Yanli’s eyes flew back open from when she’d closed them. “What?”

“I waited at the station for nearly twelve hours, you know,” Jing said. Yanli was starting to hate that phrase. You know? Of course she hadn’t fucking known. How could she have known?

“My parents caught me before I could leave,” she said. “I told you this, A-Jing.”

“Yeah, well, nineteen-year-old me didn’t know that.” Jing looked out the window, though there was nothing to see but grey pavement and watery yellow streetlights. “I thought you’d given up on the dream. On us.” She stood slowly and stretched, a long, sinuous curve in the centre of the room. “I did try to call you, then. Probably hundreds of times, but none of them ever went through.”

“My parents took my phone away for months,” Yanli said, that old helpless fury rising again in her stomach. “But you could’ve tried calling again, afterwards. How could you think I’d just—give up on you? That I’d give up on everything we planned like a coward? For god’s sake—it was my idea to leave in the first place, A-Jing.”
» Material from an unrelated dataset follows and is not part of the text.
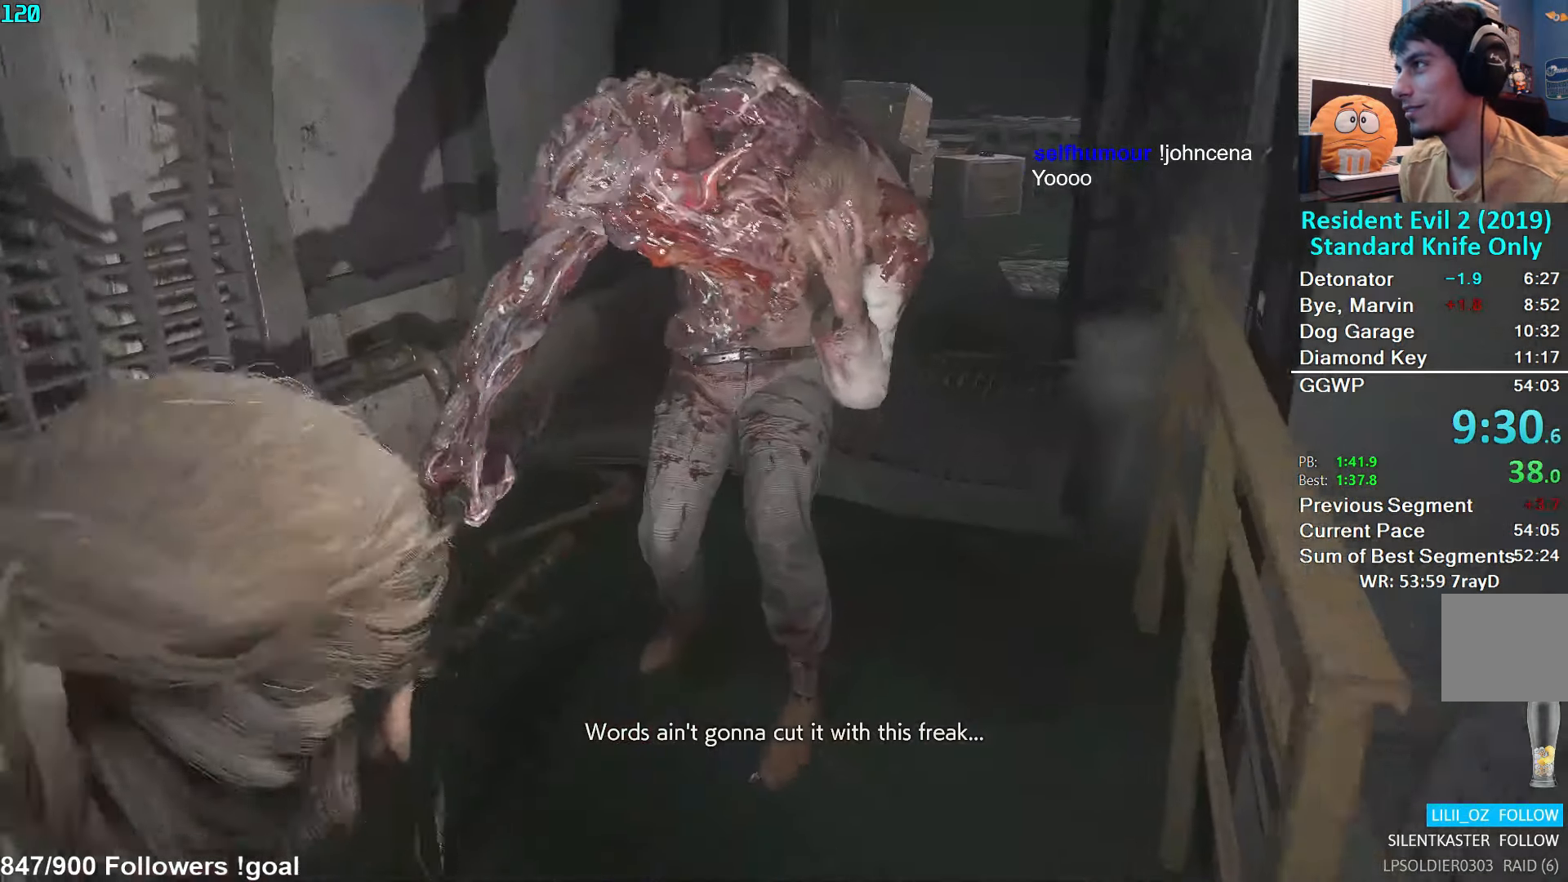
{"buttons": ["L1", "R2"], "left_stick": "up", "right_stick": "down-left", "events": [[233, "L1", "down"], [333, "R2", "down"]]}
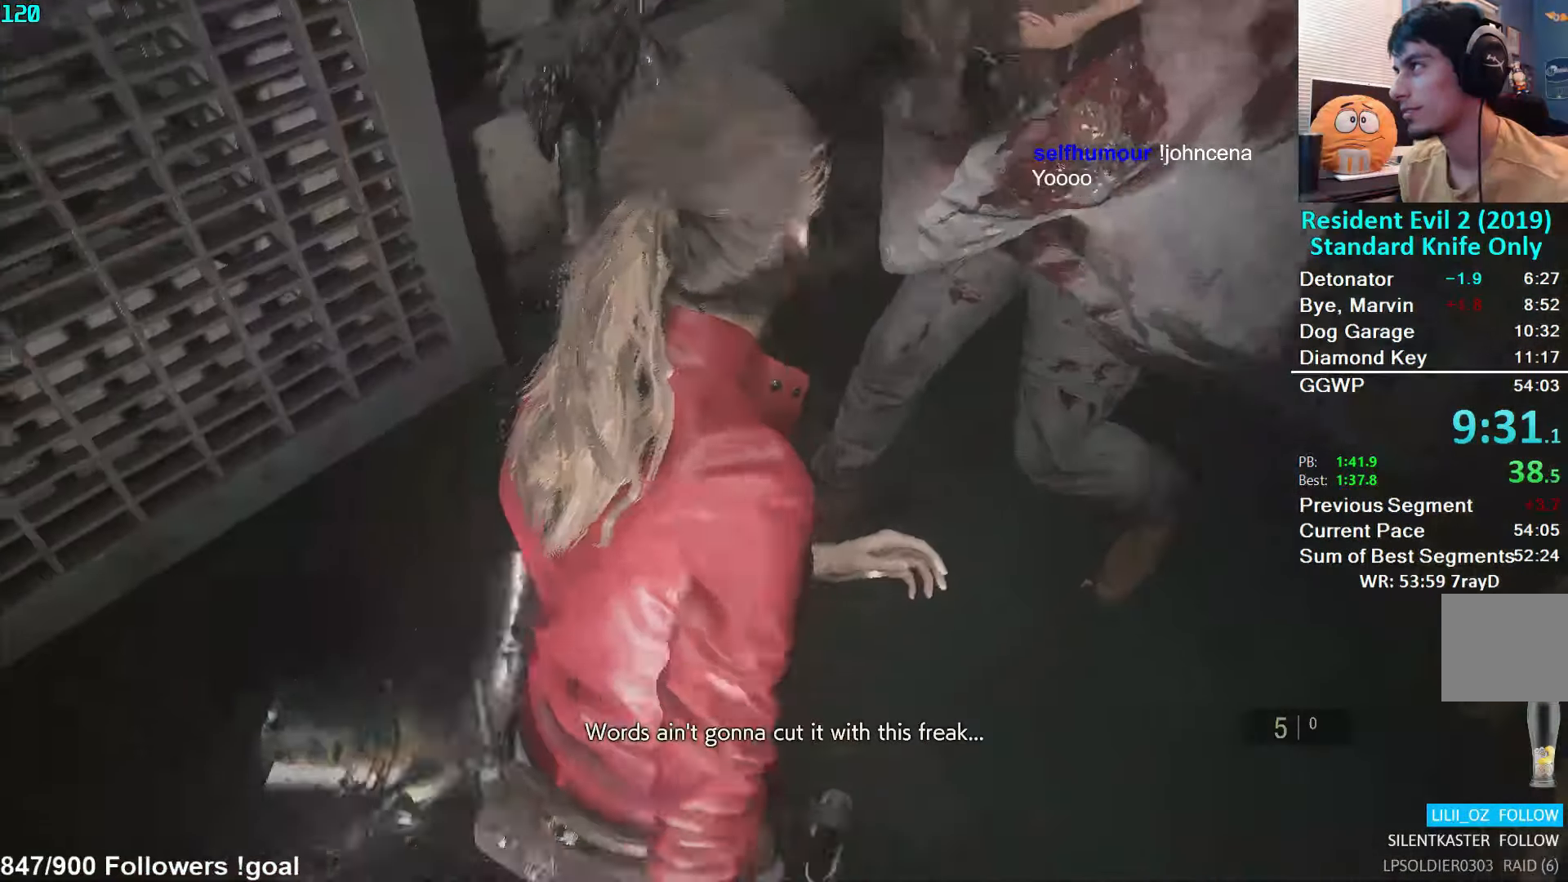
{"buttons": ["L1", "R2"], "left_stick": "up-right", "right_stick": "down-left", "events": [[33, "left_stick", "up-right"]]}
“It was, wasn’t it?” Jing met Yanli’s eyes. “And now, five years later, living in Shanghai like you always dreamed, you’re running back across three provinces to be with the people you tried so hard to escape. What’s up with that?”

Yanli’s fists clenched in the bedsheets. “Why didn’t you ever call?” she said again, the question pounding against her ribs like a drumbeat.

More silence. A car trundled by on the street outside.

“I did put it together eventually,” Jing said, which wasn’t an answer. “When I realized what must have happened, I wanted to come back to get you.”

Yanli stared down at her white-knuckled hands. “What could you have done against my family?”

“I don’t know. Something. Anything.”

Yanli exhaled and closed her eyes. “Well. It’s too late for that now, isn’t it.”

The air above her hand went cold, and she knew without looking that Jing had come to sit with her on the side of the bed. They stayed like that, not quite touching, and yet not not-touching, either, until the clock passed the midnight hour and Jing’s presence, like newly fallen snow, melted away.


At five-thirty in the morning precisely, Yanli woke up alone in her hotel room.

Her eyelids were swollen from the tears she hadn’t shed the night before. She splashed her face with cold water in the bathroom, dressed with quick, robotic movements, and left her room key with the receptionist without acknowledging his polite farewell.

The car trunk’s latch was stuck again. There was no one to help her get it open, so she ended up putting her suitcase in the backseat instead.

The morning air was a little too quiet. Yanli flipped on the radio and toggled the volume of her GPS to maximum, just so she could have something to listen to.

It was New Year’s Eve, and another long day of driving lay ahead of her. She considered, selfishly, that this year’s Spring Festival had fallen on the worst date imaginable.

Yanli turned her car toward the road, but hesitated.

She thought of Jing’s not-touch. Of her dark eyes, playful and all-too knowing. Of permanence, etched in the glass of a dusty windshield.

She shook her head and began to drive. Back up the road, headed east, in the direction of home.


Short fiction, 2900 words
Originally published April 2021 in Lake Effect 10, Upstart Press.
Reposted online with minor revisions.